## GOAL OF THE EXERCISE:
Copy each line below that has "front".
══ EXTRACTED INFORMATION ══
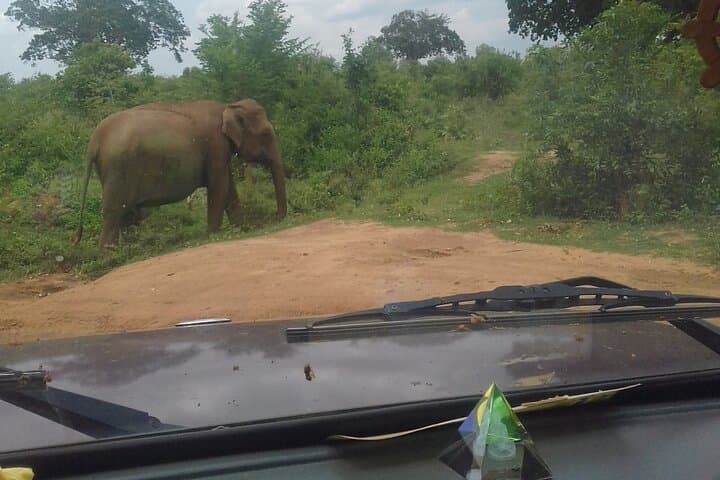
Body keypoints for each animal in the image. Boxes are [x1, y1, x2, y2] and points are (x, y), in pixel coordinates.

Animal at [74, 99, 287, 247]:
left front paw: (242, 228)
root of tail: (94, 140)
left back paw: (127, 249)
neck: (228, 106)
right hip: (118, 169)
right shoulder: (215, 146)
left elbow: (229, 188)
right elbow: (219, 186)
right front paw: (212, 234)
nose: (275, 217)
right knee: (114, 213)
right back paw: (109, 254)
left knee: (125, 214)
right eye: (266, 134)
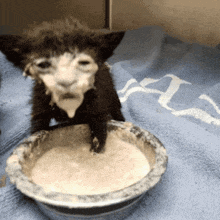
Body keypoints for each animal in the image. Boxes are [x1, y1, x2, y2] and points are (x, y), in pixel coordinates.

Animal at [0, 17, 125, 153]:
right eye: (43, 65)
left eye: (83, 62)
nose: (66, 82)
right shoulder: (40, 108)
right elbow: (37, 131)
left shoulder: (98, 104)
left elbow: (99, 129)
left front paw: (96, 150)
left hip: (111, 92)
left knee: (116, 109)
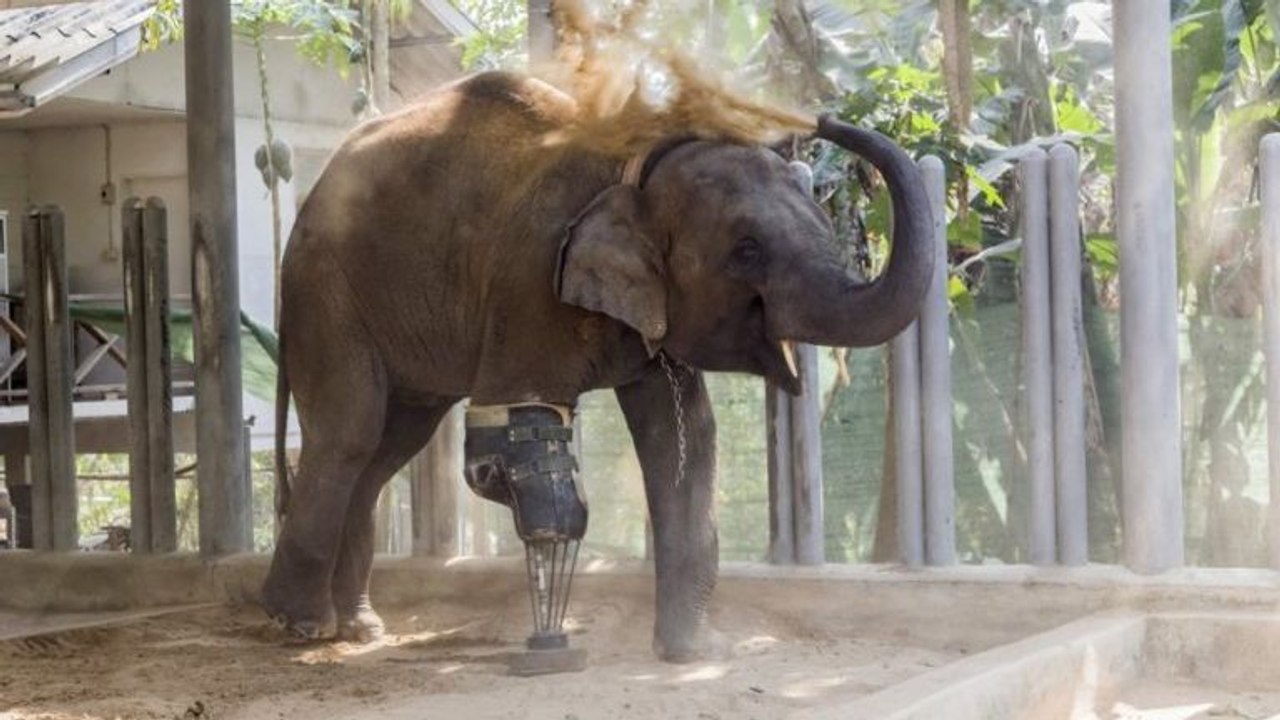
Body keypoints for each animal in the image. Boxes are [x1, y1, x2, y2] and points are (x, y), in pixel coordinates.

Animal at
═══
## PROBLEM SOLUTION:
left front paw: (242, 228)
right front paw: (212, 234)
left front paw: (96, 150)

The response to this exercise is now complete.